Task statement —
Determine the number of lines in the data that contain "center". Answer with that number only.

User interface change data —

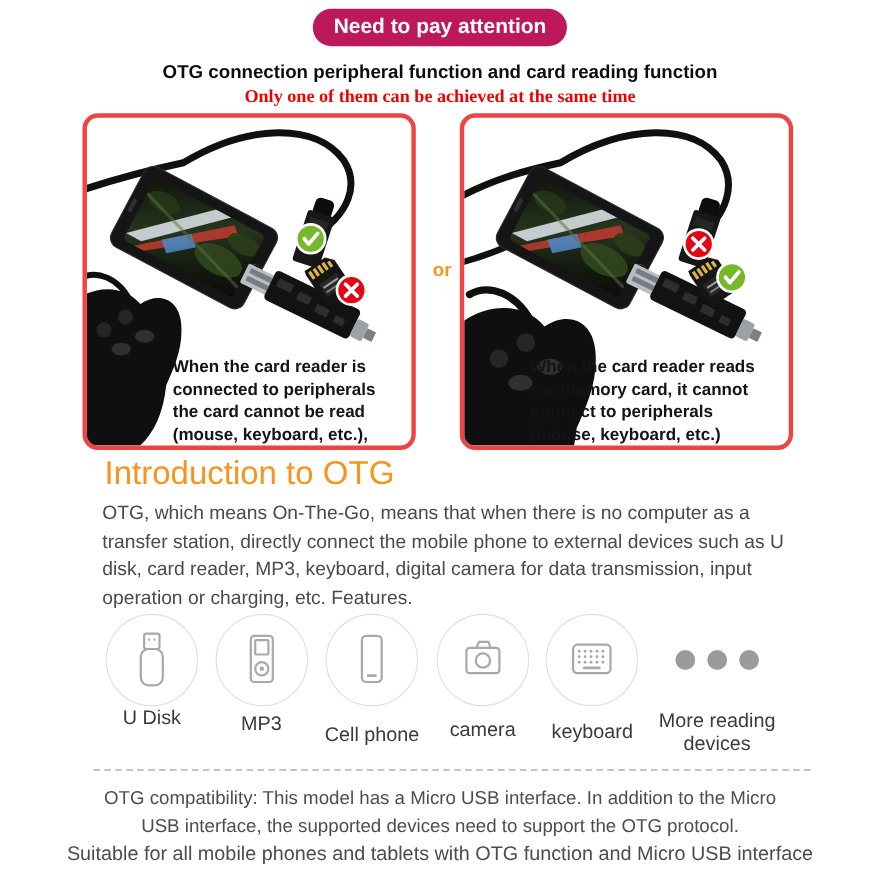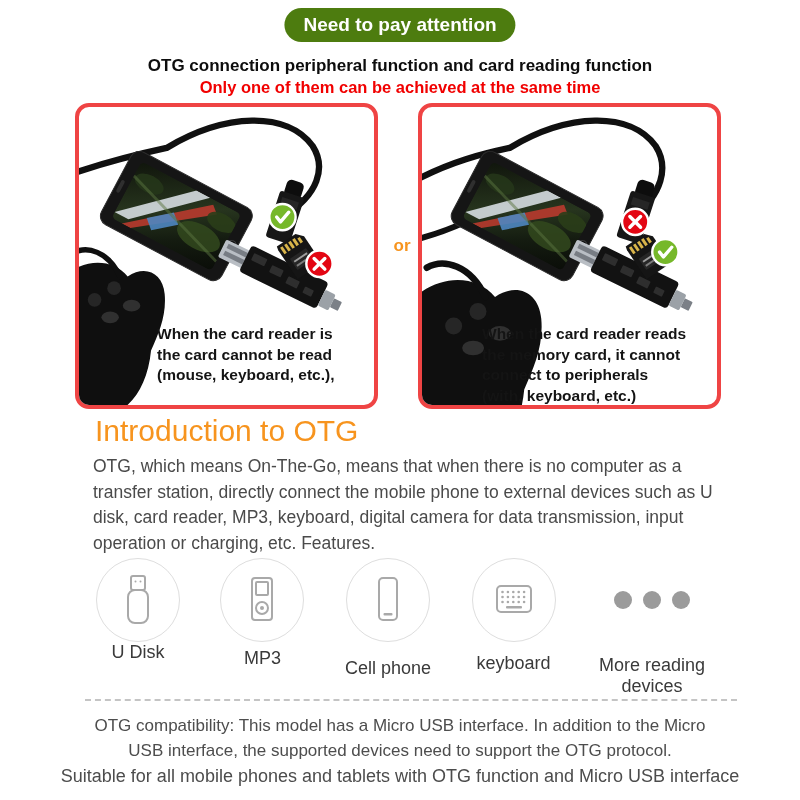--- a/index.html
+++ b/index.html
@@ -8,7 +8,7 @@
   .abs{position:absolute;}
 
   
-  .badge{top:8px;left:50%;transform:translateX(-50%);background:#4d7c0f;color:#fff;
+  .badge{top:8px;left:50%;transform:translateX(-50%);background:#be185d;color:#fff;
          font-size:19px;font-weight:700;padding:6px 19px;border-radius:21px;white-space:nowrap;}
   .headline{top:56px;left:0;width:800px;text-align:center;font-size:17px;font-weight:700;color:#0d0d0d;}
   .warning{top:78px;left:0;width:800px;text-align:center;font-size:16.5px;font-weight:700;color:#f10000;}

Expected answer —
2